The federal government is beefing up funding and extending the royal commission into trade unions to further probe evidence of widespread criminal conduct.

Labor and the peak union body call the decision “transparently political” with the reporting date extended to December 2015 despite no official request from Royal Commissioner Dyson Heydon.

But Attorney-General George Brandis brushed off suggestions it will enable the government to release the report in an election year.

“We’re responding to what the royal commissioner has said to us,” he told reporters in Canberra on Tuesday.

He released a letter from Commissioner Heydon that indicated there was a lot of unfinished business for the royal commission to look at before its current December 31 deadline.

Commissioner Heydon’s letter says the inquiry revealed evidence of criminal conduct, including widespread instances of physical and verbal violence, cartel conduct, secondary boycotts, contempt of court and other orders, and the encouragement of others to commit these contempts.

ACTU assistant secretary Tim Lyons pointed to the final paragraph of the letter, which reads: “This letter is neither an application to widen the terms of reference nor an application to extend the reporting date.”

“It’s entirely unprecedented as far as we know for a government to extend a royal commission even though the commissioner didn’t explicitly ask for it,” Mr Lyons said.

The letter says the commission would meet its deadline and fulfil its terms of reference.

Shadow attorney-general Mark Dreyfus says the extension doesn’t change what this Royal Commission is – “a desperate and shameless use of executive power for the government’s own political advantage”.

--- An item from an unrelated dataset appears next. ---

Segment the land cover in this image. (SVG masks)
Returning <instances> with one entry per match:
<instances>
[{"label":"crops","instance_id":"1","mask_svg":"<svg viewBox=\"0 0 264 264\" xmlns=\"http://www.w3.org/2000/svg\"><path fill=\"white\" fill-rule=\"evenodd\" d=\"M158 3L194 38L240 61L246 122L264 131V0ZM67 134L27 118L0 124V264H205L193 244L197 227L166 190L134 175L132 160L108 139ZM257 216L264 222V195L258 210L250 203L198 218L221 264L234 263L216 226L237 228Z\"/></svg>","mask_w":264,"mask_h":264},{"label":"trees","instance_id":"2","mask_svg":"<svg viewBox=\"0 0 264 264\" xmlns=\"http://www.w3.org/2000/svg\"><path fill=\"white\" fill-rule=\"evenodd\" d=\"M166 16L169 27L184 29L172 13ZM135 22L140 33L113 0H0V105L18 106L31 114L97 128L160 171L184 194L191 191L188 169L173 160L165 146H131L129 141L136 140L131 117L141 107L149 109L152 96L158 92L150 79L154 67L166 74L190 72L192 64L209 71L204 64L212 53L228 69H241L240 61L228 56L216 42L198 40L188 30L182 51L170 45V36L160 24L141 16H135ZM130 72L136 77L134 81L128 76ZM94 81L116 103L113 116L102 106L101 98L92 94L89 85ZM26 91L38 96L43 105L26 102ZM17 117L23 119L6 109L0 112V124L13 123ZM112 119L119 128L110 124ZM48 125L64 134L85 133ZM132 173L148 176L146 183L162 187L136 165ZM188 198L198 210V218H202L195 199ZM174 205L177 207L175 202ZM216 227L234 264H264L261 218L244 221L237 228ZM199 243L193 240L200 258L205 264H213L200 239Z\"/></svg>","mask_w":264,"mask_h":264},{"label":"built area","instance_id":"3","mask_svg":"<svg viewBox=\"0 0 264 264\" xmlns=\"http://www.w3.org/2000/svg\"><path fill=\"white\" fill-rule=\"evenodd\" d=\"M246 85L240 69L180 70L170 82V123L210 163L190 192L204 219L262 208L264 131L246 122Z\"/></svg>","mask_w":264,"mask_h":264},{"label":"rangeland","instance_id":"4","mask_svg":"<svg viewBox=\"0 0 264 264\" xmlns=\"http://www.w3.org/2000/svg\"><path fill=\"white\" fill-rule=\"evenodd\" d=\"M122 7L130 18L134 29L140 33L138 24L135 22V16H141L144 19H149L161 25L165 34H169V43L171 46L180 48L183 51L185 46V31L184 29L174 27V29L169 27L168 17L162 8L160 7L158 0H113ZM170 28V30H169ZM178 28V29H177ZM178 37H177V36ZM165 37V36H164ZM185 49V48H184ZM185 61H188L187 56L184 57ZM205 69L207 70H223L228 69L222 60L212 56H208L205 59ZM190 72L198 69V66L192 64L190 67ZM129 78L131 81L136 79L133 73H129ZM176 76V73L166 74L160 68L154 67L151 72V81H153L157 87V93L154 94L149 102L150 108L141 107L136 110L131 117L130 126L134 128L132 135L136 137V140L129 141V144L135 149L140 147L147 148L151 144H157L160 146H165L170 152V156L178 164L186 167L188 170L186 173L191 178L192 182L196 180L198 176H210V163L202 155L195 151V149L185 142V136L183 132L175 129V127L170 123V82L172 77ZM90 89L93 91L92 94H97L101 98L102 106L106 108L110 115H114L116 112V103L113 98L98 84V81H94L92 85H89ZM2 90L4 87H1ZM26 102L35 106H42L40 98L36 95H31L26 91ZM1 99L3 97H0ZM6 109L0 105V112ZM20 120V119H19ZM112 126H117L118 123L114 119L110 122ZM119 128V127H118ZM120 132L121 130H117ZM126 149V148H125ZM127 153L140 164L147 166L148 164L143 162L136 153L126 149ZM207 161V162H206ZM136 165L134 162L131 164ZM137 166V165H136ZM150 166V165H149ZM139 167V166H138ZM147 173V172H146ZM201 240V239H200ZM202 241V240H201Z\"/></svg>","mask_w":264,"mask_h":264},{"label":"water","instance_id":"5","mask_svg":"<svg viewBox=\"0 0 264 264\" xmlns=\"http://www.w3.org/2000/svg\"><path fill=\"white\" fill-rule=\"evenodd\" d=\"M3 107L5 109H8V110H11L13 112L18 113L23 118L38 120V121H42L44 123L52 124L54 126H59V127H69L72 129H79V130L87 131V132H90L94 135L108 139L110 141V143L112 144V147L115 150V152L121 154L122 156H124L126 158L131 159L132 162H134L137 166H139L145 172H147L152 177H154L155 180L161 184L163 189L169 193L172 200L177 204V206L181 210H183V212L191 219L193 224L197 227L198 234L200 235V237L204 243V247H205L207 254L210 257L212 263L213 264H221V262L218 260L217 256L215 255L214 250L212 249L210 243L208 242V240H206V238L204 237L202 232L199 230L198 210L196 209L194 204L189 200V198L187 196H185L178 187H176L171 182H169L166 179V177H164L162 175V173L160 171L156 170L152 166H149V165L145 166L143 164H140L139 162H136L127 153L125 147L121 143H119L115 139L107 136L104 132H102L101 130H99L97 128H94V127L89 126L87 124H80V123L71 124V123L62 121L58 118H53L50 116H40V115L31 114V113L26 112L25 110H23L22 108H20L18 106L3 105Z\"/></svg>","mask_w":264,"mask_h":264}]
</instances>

Senator Brandis denied the Abbott government was going down the American path of prosecuting previous governments for political purposes.

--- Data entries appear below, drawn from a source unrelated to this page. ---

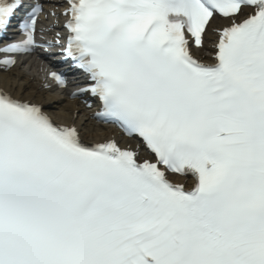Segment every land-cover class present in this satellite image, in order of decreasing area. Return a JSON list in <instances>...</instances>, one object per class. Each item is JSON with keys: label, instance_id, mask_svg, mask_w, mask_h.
Returning a JSON list of instances; mask_svg holds the SVG:
<instances>
[{"label": "snow or ice", "instance_id": "1", "mask_svg": "<svg viewBox=\"0 0 264 264\" xmlns=\"http://www.w3.org/2000/svg\"><path fill=\"white\" fill-rule=\"evenodd\" d=\"M38 50L139 143L0 88V264H264V0H0V70Z\"/></svg>", "mask_w": 264, "mask_h": 264}, {"label": "bare ground", "instance_id": "2", "mask_svg": "<svg viewBox=\"0 0 264 264\" xmlns=\"http://www.w3.org/2000/svg\"><path fill=\"white\" fill-rule=\"evenodd\" d=\"M209 45V44H208ZM201 52V55H209L211 52L209 46ZM59 58H46L37 55L32 58L21 57L19 63L11 72H0V87L11 91L13 95L19 96L22 99H32L37 102H43L46 110L49 111L53 118L58 122L71 123L73 120L78 126L83 125L88 131L86 141L92 143L94 141L103 140L105 138H112L113 134H117V129L113 125L99 124L91 118V113L95 108L89 109L78 100L67 99V92L62 90L47 91L41 88L42 75L40 67L42 61L45 64L52 66H59ZM76 75L75 73H71ZM53 105L48 107V105ZM78 109L79 115H75ZM125 145L134 144L130 139H123ZM185 179L177 178V182H183ZM192 183V182H191Z\"/></svg>", "mask_w": 264, "mask_h": 264}]
</instances>
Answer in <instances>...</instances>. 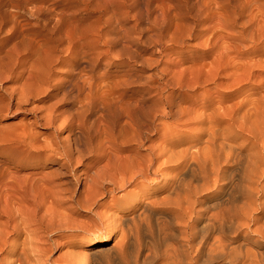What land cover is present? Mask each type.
Instances as JSON below:
<instances>
[{
	"label": "bare ground",
	"instance_id": "obj_1",
	"mask_svg": "<svg viewBox=\"0 0 264 264\" xmlns=\"http://www.w3.org/2000/svg\"><path fill=\"white\" fill-rule=\"evenodd\" d=\"M246 7L140 0L134 24L104 31L101 52L64 60L36 45L1 118L36 99L34 123L49 131L19 122L2 136L17 165L41 174L24 179L28 207L0 195V264H264V6ZM185 37L199 54L179 48ZM112 51L130 70L116 79L93 70ZM65 202L98 204L102 235L51 259L53 231L77 225Z\"/></svg>",
	"mask_w": 264,
	"mask_h": 264
},
{
	"label": "rangeland",
	"instance_id": "obj_2",
	"mask_svg": "<svg viewBox=\"0 0 264 264\" xmlns=\"http://www.w3.org/2000/svg\"><path fill=\"white\" fill-rule=\"evenodd\" d=\"M140 0H0V105H10L14 109L15 97L12 98L14 90L27 86L29 83L30 67L35 62L38 51L37 44L47 43L46 46H55L59 51L48 52V55H59L64 60H69L74 55L83 54L89 50V54H96L107 49L104 31L110 24L125 28L136 22L134 7ZM176 0H172L175 2ZM247 5L249 12H257L259 7L264 6V0H241ZM152 3L164 4L165 0H151ZM112 24V25H113ZM206 23H198L194 28L195 32L203 29ZM142 27L137 24V29ZM238 29L237 26L229 28ZM195 40L184 38L182 46L185 55L199 54L200 50L193 45ZM89 54H86L88 56ZM45 58V56H41ZM121 59V60H118ZM43 61V60H42ZM128 63L126 58H116L113 51L100 56L97 66L93 68L95 73L106 71L109 79L121 77L123 73H129V68L124 66ZM129 64H133L129 61ZM67 66L54 64V69H65ZM139 69V66H134ZM65 74L59 73L58 78ZM42 101L30 99L21 108L7 118L4 110L0 108V195L7 192L10 197H24V202L19 203L21 207H28V193L23 191L24 179L31 175L41 174V168L31 166V164L17 165L14 157L19 155L16 151V143L13 140H6L5 132H11L16 124L27 123L43 132V136L48 133V129L36 126L34 114L38 113L37 107L42 105ZM153 138L156 135L152 136ZM6 150V151H4ZM4 151V153L2 152ZM44 170L50 169L44 167ZM29 175V176H28ZM157 187H151L149 191H158ZM119 190L116 195L120 193ZM24 192V193H23ZM108 198L98 201L102 203ZM49 201V199H46ZM40 207L39 213L43 212L45 206L51 205L48 201ZM70 202L63 203L64 213L72 217L77 225L72 229H55L50 235L52 242L49 254L51 259L55 258L62 251L77 252L80 245L91 234L102 235V232L95 227L92 222H99L95 211H101L98 204L90 209H80ZM60 213L62 208L52 206ZM2 209V205H0ZM4 219L1 217L0 220ZM115 240H111L110 245ZM8 243H10L8 241ZM7 243V247L10 244ZM43 264H54L45 262Z\"/></svg>",
	"mask_w": 264,
	"mask_h": 264
}]
</instances>
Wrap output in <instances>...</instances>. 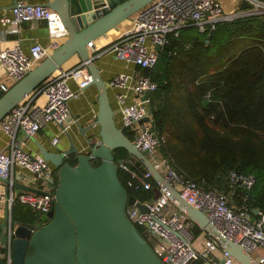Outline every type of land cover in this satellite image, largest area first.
Here are the masks:
<instances>
[{
  "label": "built area",
  "instance_id": "1",
  "mask_svg": "<svg viewBox=\"0 0 264 264\" xmlns=\"http://www.w3.org/2000/svg\"><path fill=\"white\" fill-rule=\"evenodd\" d=\"M248 1L252 3L250 8L227 11L220 0H153L133 15L130 27L116 36L106 33L90 40L87 47L93 59L112 53L127 63L151 69L157 63L169 36L180 35L182 28L187 25H195L199 31L209 32L220 21L256 12L264 13V0ZM34 19L45 21L50 37L47 44L34 41L28 51L20 44L0 48V63L14 82L67 37L68 31L59 13L47 2L16 0L10 10L0 14V26L15 25L14 30H17L22 22ZM71 79L77 84L76 88L71 87ZM91 80L92 75L85 61L71 67L62 66L1 120V129L9 135L10 150L0 149V177L9 179L7 188L0 191V200L5 201L8 207L20 203L34 210L38 218L47 217L55 202L57 171L48 165L41 153L23 150L17 134L21 132L31 136L46 123L54 122L60 127V131L52 137V142L57 144L60 134L70 126L69 100L78 97ZM109 85L122 90L116 92L121 126L133 128L132 141L140 150H148L147 155L154 167L191 205L201 209L211 223L209 231L203 230L200 234L202 240L197 242L198 236L193 233L191 220L164 191L158 197L144 201L148 205L146 211L134 205L127 206L129 218L145 226L146 237L152 242L157 254L167 264H192L198 258L204 259L205 264H218L221 260L222 264H239L224 246V243L234 241L251 254L259 250L255 258L264 264V212L258 210L252 217L246 205L234 208L224 193L202 188L194 180L179 173L168 158L158 153L157 149L166 141V135L153 128L151 93L157 88L156 81L149 74L141 72H119L109 79ZM8 87L6 84L1 85L4 90ZM128 91L136 96L134 101L127 100ZM37 94L45 96L44 104L33 103ZM139 119L144 120L139 123ZM15 166L28 168L31 174L26 177L27 184L43 191L23 189L16 192L13 184ZM119 166L139 180L135 187H152L150 170L145 169L139 177L126 163L120 161ZM229 177L234 186L244 189H250L255 181L253 175L236 170L231 171ZM0 264H10V260Z\"/></svg>",
  "mask_w": 264,
  "mask_h": 264
},
{
  "label": "water",
  "instance_id": "2",
  "mask_svg": "<svg viewBox=\"0 0 264 264\" xmlns=\"http://www.w3.org/2000/svg\"><path fill=\"white\" fill-rule=\"evenodd\" d=\"M151 1H47L59 13L68 31L67 37L6 90L0 88L1 122L18 102L77 54L81 61L86 62L92 75L90 84H95L99 93L95 123L99 126L97 134L87 135L88 127H81L88 150L81 152L71 138L70 147L65 150L41 151L44 158L54 164L58 178L55 202L47 213L49 220L40 225L20 222L9 219L6 211L1 242L8 244L10 264H167L127 214L129 205L141 211H146L148 205L129 193L121 182L119 163L113 152L118 147L126 148L128 154L137 157L151 171L158 183L154 188V198L164 191L192 222L209 231L211 223L206 214L180 194L154 167L147 155L148 150H140L125 135L124 128L118 125L107 81L87 47L88 41L105 35L122 21L132 18ZM240 6L246 9L252 3L242 0ZM73 154L76 164L69 160ZM96 160L99 163L95 165L93 162ZM0 178L9 183V179ZM13 184L26 190L43 191L15 180ZM248 193L251 190L248 189ZM258 210V207L254 208L255 213ZM224 246L239 264H260L241 244L229 241ZM218 264H222V260Z\"/></svg>",
  "mask_w": 264,
  "mask_h": 264
},
{
  "label": "trees",
  "instance_id": "3",
  "mask_svg": "<svg viewBox=\"0 0 264 264\" xmlns=\"http://www.w3.org/2000/svg\"><path fill=\"white\" fill-rule=\"evenodd\" d=\"M187 27L197 28L187 25L180 35H170L153 68L138 66L157 83L151 93L153 128L166 135L157 151L186 178L224 193L234 208L246 205L255 217L254 208L264 212V13L220 21L209 32L199 31L203 36L187 38ZM221 29L226 36L219 35ZM124 133L133 139L132 127H125ZM113 152L116 162L143 175L144 164L126 148ZM233 170L253 175L251 193L231 183ZM118 175L139 200L154 198L158 183L153 177L152 187L144 188L135 187L139 180L121 166ZM12 216L37 225L49 220L20 203L13 204ZM135 224L146 236L145 226ZM190 224L199 236L201 228ZM192 264L205 261L198 258Z\"/></svg>",
  "mask_w": 264,
  "mask_h": 264
},
{
  "label": "crops",
  "instance_id": "4",
  "mask_svg": "<svg viewBox=\"0 0 264 264\" xmlns=\"http://www.w3.org/2000/svg\"><path fill=\"white\" fill-rule=\"evenodd\" d=\"M32 3H45L49 0H25ZM224 9L229 11L237 8H241L242 0H220ZM16 0H0V14L10 10L15 4ZM133 16L130 19L122 21L115 28L108 31V34L113 36L118 35L125 29L131 26ZM15 25L10 27L0 26V48L13 46L20 44L25 51L29 50L30 45L34 41H41L47 44L50 41V37L45 25V21L40 19L28 20L22 22L17 30ZM80 58L77 54L69 58L64 64V67H71L80 62ZM94 62L100 69L102 77L107 81V88L112 106L115 110V117L118 125H121V111L117 102L116 92L122 91L120 88H114L109 85V79L119 72H140L138 66L133 63H127L122 59L115 57L112 53H105L94 58ZM14 81L8 76L6 70L0 63V88L2 84L11 85ZM72 88H76L77 84L74 80L69 81ZM98 89L95 84H90L85 87L78 97L69 100L68 105L70 108V126L67 131L60 134V140L57 144L52 142V137L60 131L59 125L54 122H48L42 126L35 134L28 136L23 133H18L20 147L31 153H41L42 149L50 151L65 150L70 147L71 138L78 146L81 152L88 150L89 145L86 143V137L81 131V127H88L86 134L98 132L99 126L96 125V114L98 110ZM136 96L132 91H128V101H134ZM34 104H44L45 96L43 94H37L33 99ZM92 126V127H91ZM84 129V128H83ZM9 135L4 132L0 127V149L9 151ZM74 154L69 159H75ZM48 165L52 169H56L54 164L48 160ZM31 171L26 167L15 166L13 179L19 183L27 184ZM7 183L0 178V191L7 188ZM14 190L20 191L23 188L14 186ZM8 210L9 219L12 216V208L8 207L7 203L0 200V262L5 263L10 260V249L8 244L1 242L2 233L4 231L3 223L5 221L6 211ZM8 219V220H9ZM202 230V229H201ZM203 232V230H202ZM201 239L197 242H200ZM200 246V243L198 244ZM255 256L260 253L256 250ZM254 255V254H253ZM254 256V257H255Z\"/></svg>",
  "mask_w": 264,
  "mask_h": 264
},
{
  "label": "rangeland",
  "instance_id": "5",
  "mask_svg": "<svg viewBox=\"0 0 264 264\" xmlns=\"http://www.w3.org/2000/svg\"><path fill=\"white\" fill-rule=\"evenodd\" d=\"M237 9H239V8H237ZM256 14H260V13H258V12H256ZM234 19V18H233ZM183 33H184V35L187 37V38H191V37H194L195 35L196 36H203L204 34L203 33H201V32H199V30L197 29V28H195V27H187V28H185L184 30H183ZM219 35L220 36H222V37H224V36H226L225 35V31H223L222 29L221 30H219ZM201 235H199L198 237H197V239L196 240H200L201 239ZM150 243H152L151 241H149ZM252 254H254V256H255V253H252Z\"/></svg>",
  "mask_w": 264,
  "mask_h": 264
}]
</instances>
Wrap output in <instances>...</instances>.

Last month former Liberal prime minister John Howard spoke of his unease about the coalition government holding commissions into trade unions and the Home Insulation Program.

“I agree with what Mr Howard said,” Senator Brandis said.

“But the point I’d make is this is not about politics. This is about the criminal law and the compliance by important and powerful institutions in our society.”

The commission will have until December 31, 2015 to report and $8 million in additional funding on top of $53 million already allocated to investigate evidence of criminal conduct.

The peak builders’ body welcomed the extension.

“To more thoroughly examine these matters and recommend reforms necessary to enforce the rule of law in the construction industry,” Master Builders Australia CEO Wilhelm Harnisch said.

The 12-month extension means the Heydon royal commission will run for more than 20 months.